Me levanté del viejo y fofo sillón y seguí al doctor por un pequeño y estrecho pasillo iluminado únicamente por dos flueorescentes en el techo que parpadeaban ligeramente. Abrió una puerta y, por primera vez, me fijé en su grueso, rechoncho y grasiento cuerpo. Con un gesto, me indicó que entrara. Una vez dentro, cerró la puerta tras de sí y me invitó a sentarme en una especia de mesita auxiliar de madera, algo deteriorada.
A pesar de que fuera hacía bastante frío, las gotas de sudor me comenzaban a resbalar por la espalda hasta chocar contra el pantalón. Había un pitido constante que me hacía chirriar los dientes y eso me molestaba aún más que el intenso calor y el aire pesado. Olía además a una mezcla de agua oxigenada y algo que no llegaba a identificar, pero me producía náuseas.
Terminadas las radiografías, me dirigí a una sala la mitad de pequeña que la anterior. El fuerte olor a alcohol, me chocó y tuve que cerrar los ojos para que no me lloraran.

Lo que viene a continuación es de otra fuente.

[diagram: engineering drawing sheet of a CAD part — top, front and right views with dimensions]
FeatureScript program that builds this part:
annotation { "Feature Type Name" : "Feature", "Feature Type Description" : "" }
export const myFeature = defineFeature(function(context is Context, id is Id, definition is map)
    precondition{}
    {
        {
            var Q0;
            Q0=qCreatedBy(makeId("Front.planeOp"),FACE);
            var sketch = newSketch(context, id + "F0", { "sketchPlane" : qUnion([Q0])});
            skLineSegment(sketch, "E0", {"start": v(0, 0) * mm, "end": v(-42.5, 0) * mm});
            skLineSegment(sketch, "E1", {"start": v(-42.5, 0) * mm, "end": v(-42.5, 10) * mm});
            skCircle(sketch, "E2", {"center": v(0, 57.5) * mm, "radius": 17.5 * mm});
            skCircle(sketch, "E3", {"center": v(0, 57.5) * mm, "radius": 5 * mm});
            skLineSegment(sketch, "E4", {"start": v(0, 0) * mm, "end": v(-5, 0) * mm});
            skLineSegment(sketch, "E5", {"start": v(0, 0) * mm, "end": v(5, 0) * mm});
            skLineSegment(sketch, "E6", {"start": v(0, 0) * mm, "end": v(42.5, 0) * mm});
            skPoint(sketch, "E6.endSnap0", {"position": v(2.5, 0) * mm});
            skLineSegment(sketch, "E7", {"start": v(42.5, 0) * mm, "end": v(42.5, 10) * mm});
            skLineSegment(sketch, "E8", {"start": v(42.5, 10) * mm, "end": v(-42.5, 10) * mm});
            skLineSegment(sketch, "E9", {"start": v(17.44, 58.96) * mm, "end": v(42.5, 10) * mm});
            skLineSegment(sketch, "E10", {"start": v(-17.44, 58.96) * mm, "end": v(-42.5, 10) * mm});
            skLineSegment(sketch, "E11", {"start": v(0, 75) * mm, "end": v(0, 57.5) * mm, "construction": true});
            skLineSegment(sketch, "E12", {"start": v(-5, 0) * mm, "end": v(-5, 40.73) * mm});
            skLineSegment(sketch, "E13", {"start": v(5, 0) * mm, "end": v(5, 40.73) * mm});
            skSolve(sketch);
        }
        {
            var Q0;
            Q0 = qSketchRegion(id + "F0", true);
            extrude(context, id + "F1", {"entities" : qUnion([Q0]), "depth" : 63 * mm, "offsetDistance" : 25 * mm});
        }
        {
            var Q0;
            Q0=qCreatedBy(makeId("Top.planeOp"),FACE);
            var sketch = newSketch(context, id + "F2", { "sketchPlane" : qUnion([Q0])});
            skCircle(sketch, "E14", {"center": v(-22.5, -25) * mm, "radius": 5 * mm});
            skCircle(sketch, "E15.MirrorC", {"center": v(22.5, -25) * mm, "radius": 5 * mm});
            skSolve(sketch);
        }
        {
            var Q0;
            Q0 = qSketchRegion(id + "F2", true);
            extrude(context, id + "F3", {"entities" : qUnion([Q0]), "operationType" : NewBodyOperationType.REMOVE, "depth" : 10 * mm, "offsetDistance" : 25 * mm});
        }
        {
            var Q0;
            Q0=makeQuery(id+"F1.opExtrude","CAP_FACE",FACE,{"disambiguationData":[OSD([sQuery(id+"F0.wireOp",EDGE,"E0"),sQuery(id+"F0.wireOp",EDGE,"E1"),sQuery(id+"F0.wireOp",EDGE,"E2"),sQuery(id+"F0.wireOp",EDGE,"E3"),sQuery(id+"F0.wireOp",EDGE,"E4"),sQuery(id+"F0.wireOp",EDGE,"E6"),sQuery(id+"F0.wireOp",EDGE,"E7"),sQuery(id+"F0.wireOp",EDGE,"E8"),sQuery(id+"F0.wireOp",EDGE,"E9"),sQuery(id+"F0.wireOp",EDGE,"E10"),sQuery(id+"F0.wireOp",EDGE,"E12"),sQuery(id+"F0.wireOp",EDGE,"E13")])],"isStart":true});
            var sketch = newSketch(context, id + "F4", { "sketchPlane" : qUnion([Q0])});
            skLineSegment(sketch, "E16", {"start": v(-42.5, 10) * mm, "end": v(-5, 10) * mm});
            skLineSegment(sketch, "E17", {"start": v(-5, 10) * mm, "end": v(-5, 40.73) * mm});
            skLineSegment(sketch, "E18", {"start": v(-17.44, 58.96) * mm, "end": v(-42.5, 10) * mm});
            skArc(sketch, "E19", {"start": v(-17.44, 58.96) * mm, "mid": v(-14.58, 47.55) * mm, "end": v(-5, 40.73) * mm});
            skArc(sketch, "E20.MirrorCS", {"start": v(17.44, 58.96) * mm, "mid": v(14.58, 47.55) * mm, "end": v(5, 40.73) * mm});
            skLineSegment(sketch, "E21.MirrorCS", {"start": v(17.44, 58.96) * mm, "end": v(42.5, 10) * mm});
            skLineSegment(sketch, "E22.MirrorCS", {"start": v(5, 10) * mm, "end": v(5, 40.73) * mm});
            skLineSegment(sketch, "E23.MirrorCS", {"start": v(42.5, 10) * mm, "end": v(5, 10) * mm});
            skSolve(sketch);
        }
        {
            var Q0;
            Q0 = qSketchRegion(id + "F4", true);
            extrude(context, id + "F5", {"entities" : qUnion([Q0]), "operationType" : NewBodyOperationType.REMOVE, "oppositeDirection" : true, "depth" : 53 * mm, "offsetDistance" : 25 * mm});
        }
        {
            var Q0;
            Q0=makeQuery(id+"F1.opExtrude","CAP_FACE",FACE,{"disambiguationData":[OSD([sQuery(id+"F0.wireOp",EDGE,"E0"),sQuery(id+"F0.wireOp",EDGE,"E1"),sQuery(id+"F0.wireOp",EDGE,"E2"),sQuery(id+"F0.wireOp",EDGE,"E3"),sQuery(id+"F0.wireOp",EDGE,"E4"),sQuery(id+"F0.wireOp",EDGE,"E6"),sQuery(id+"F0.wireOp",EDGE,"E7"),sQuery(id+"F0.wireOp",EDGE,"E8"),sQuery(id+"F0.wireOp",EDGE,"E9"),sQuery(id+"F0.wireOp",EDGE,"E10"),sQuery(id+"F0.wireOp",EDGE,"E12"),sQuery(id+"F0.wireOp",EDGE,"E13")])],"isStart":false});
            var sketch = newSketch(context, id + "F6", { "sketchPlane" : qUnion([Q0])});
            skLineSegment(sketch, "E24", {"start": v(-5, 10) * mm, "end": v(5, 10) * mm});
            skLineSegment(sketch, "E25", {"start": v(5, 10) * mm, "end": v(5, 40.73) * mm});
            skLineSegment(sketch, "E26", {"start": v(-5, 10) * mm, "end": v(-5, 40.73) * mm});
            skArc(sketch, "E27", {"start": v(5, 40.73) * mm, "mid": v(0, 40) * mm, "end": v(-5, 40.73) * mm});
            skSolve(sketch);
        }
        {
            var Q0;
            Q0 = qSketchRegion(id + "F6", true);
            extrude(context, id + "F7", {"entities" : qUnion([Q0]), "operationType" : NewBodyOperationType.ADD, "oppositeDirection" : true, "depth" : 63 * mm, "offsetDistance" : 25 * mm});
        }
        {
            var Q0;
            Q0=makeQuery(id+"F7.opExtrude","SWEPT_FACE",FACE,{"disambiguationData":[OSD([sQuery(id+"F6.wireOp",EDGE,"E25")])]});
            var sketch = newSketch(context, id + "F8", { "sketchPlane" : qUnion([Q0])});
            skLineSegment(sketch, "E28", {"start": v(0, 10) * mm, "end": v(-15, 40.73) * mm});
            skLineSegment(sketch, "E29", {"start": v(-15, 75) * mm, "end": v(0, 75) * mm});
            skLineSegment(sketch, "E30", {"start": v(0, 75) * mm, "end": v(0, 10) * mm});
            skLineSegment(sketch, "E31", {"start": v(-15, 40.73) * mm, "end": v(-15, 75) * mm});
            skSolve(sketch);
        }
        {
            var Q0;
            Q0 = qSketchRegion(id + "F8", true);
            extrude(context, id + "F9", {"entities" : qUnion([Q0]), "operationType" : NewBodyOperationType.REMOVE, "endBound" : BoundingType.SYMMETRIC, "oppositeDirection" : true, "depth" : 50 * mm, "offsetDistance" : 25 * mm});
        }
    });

Me coloqué al lado del doctor mientras vendaba mi mano sin cuidado alguno.
De pronto me costaba respirar. Sentía una presión en el pecho y el dolor de mi mano no ayudaba en absoluto. Las luces se apagaban y encendían de pronto y las ganas de vomitar aumentaron exageradamente. Procuré mantenerme firme al darme cuenta de que me temblaba el cuerpo. Las rodillas se me doblaron y caí encima de la camilla. Por muy grandes que dira las bocanadas de aire, no sentía que el oxígeno entraba en mi cuerpo.
Y, así, sin más, todo aquel malestar se esfumó.